Task goal ▸ Retype the lines of the records verbatim, starting with the line that contains "Resetting: 0" and going on through the line that contains "looking for the writer.", with both of those lines included.

- - - - -

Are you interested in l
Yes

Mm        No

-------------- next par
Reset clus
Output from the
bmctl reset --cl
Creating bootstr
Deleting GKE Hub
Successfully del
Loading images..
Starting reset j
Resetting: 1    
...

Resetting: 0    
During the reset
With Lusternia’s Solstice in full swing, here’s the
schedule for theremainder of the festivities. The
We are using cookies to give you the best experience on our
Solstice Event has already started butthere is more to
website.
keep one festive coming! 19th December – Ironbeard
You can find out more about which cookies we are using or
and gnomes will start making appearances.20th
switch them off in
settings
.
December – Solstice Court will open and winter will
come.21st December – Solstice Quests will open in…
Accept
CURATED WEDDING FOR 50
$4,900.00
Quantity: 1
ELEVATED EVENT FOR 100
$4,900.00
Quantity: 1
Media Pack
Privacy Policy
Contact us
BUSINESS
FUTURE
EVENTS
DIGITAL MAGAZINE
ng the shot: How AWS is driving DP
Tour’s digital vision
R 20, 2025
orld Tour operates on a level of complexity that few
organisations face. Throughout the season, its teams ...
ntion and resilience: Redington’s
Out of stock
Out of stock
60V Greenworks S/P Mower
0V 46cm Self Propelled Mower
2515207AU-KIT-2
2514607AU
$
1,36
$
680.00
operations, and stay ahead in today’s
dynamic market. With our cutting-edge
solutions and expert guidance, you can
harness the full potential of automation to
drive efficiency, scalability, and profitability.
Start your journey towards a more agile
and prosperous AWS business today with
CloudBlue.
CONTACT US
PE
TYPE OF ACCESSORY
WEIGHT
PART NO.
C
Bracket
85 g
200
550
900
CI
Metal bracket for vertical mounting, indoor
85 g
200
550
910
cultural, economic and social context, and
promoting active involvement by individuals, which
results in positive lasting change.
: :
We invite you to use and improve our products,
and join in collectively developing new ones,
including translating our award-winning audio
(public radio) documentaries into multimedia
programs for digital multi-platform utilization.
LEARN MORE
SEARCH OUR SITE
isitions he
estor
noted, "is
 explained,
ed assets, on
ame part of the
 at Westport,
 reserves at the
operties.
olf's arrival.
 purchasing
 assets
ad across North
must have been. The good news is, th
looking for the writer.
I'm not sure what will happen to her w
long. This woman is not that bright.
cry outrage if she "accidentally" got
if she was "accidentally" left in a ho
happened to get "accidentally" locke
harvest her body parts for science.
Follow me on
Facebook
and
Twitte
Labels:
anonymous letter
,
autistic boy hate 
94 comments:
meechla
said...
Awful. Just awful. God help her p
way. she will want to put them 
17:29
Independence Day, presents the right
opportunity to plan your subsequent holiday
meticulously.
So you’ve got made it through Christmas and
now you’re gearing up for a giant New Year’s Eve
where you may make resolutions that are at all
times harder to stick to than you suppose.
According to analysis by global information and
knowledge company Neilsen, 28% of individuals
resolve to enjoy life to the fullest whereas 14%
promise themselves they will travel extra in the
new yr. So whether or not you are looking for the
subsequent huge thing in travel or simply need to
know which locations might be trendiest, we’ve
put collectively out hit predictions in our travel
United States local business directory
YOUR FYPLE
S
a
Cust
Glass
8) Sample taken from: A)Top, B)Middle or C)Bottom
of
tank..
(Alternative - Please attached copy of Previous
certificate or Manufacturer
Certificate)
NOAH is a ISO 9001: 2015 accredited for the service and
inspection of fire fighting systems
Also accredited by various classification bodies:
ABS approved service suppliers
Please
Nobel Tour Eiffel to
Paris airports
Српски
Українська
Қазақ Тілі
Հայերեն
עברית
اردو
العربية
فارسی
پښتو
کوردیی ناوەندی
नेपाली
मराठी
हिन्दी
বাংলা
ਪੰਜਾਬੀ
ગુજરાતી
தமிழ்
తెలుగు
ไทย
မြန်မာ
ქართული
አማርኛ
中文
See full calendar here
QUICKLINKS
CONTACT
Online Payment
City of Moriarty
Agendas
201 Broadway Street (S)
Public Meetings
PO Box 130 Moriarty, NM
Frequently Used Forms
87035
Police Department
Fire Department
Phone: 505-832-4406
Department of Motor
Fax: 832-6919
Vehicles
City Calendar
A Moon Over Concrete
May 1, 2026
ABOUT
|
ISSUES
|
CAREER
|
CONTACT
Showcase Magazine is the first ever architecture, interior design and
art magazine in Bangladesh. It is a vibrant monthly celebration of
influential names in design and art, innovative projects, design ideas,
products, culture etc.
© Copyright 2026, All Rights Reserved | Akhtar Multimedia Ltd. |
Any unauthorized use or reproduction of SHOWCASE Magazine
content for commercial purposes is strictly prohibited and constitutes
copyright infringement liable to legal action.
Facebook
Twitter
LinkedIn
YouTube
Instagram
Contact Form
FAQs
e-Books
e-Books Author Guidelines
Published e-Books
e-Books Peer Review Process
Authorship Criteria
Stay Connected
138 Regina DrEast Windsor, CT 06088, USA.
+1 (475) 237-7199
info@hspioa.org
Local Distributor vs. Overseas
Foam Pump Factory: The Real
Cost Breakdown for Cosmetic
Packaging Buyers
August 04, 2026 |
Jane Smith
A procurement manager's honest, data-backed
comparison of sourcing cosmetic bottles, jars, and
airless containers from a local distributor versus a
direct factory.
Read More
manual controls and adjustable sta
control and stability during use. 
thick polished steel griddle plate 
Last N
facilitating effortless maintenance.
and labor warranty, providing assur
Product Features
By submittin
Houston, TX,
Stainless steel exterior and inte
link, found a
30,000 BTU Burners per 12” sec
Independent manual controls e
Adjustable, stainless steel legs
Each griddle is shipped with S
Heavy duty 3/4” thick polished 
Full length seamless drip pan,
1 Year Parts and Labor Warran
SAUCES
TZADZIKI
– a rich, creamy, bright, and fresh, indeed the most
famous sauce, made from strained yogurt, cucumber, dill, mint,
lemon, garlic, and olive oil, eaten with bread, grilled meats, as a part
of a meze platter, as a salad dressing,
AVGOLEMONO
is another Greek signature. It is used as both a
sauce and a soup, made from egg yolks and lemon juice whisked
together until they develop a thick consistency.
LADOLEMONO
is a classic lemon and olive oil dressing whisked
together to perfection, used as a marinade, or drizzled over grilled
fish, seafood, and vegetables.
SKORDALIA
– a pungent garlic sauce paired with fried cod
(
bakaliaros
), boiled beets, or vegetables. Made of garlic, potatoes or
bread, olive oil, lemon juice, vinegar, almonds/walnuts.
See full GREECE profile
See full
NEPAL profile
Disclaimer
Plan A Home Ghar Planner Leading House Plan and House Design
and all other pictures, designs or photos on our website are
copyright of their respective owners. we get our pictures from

- - - - -

Response below ▸
Resetting: 0    
During the reset
With Lusternia’s Solstice in full swing, here’s the
schedule for theremainder of the festivities. The
We are using cookies to give you the best experience on our
Solstice Event has already started butthere is more to
website.
keep one festive coming! 19th December – Ironbeard
You can find out more about which cookies we are using or
and gnomes will start making appearances.20th
switch them off in
settings
.
December – Solstice Court will open and winter will
come.21st December – Solstice Quests will open in…
Accept
CURATED WEDDING FOR 50
$4,900.00
Quantity: 1
ELEVATED EVENT FOR 100
$4,900.00
Quantity: 1
Media Pack
Privacy Policy
Contact us
BUSINESS
FUTURE
EVENTS
DIGITAL MAGAZINE
ng the shot: How AWS is driving DP
Tour’s digital vision
R 20, 2025
orld Tour operates on a level of complexity that few
organisations face. Throughout the season, its teams ...
ntion and resilience: Redington’s
Out of stock
Out of stock
60V Greenworks S/P Mower
0V 46cm Self Propelled Mower
2515207AU-KIT-2
2514607AU
$
1,36
$
680.00
operations, and stay ahead in today’s
dynamic market. With our cutting-edge
solutions and expert guidance, you can
harness the full potential of automation to
drive efficiency, scalability, and profitability.
Start your journey towards a more agile
and prosperous AWS business today with
CloudBlue.
CONTACT US
PE
TYPE OF ACCESSORY
WEIGHT
PART NO.
C
Bracket
85 g
200
550
900
CI
Metal bracket for vertical mounting, indoor
85 g
200
550
910
cultural, economic and social context, and
promoting active involvement by individuals, which
results in positive lasting change.
: :
We invite you to use and improve our products,
and join in collectively developing new ones,
including translating our award-winning audio
(public radio) documentaries into multimedia
programs for digital multi-platform utilization.
LEARN MORE
SEARCH OUR SITE
isitions he
estor
noted, "is
 explained,
ed assets, on
ame part of the
 at Westport,
 reserves at the
operties.
olf's arrival.
 purchasing
 assets
ad across North
must have been. The good news is, th
looking for the writer.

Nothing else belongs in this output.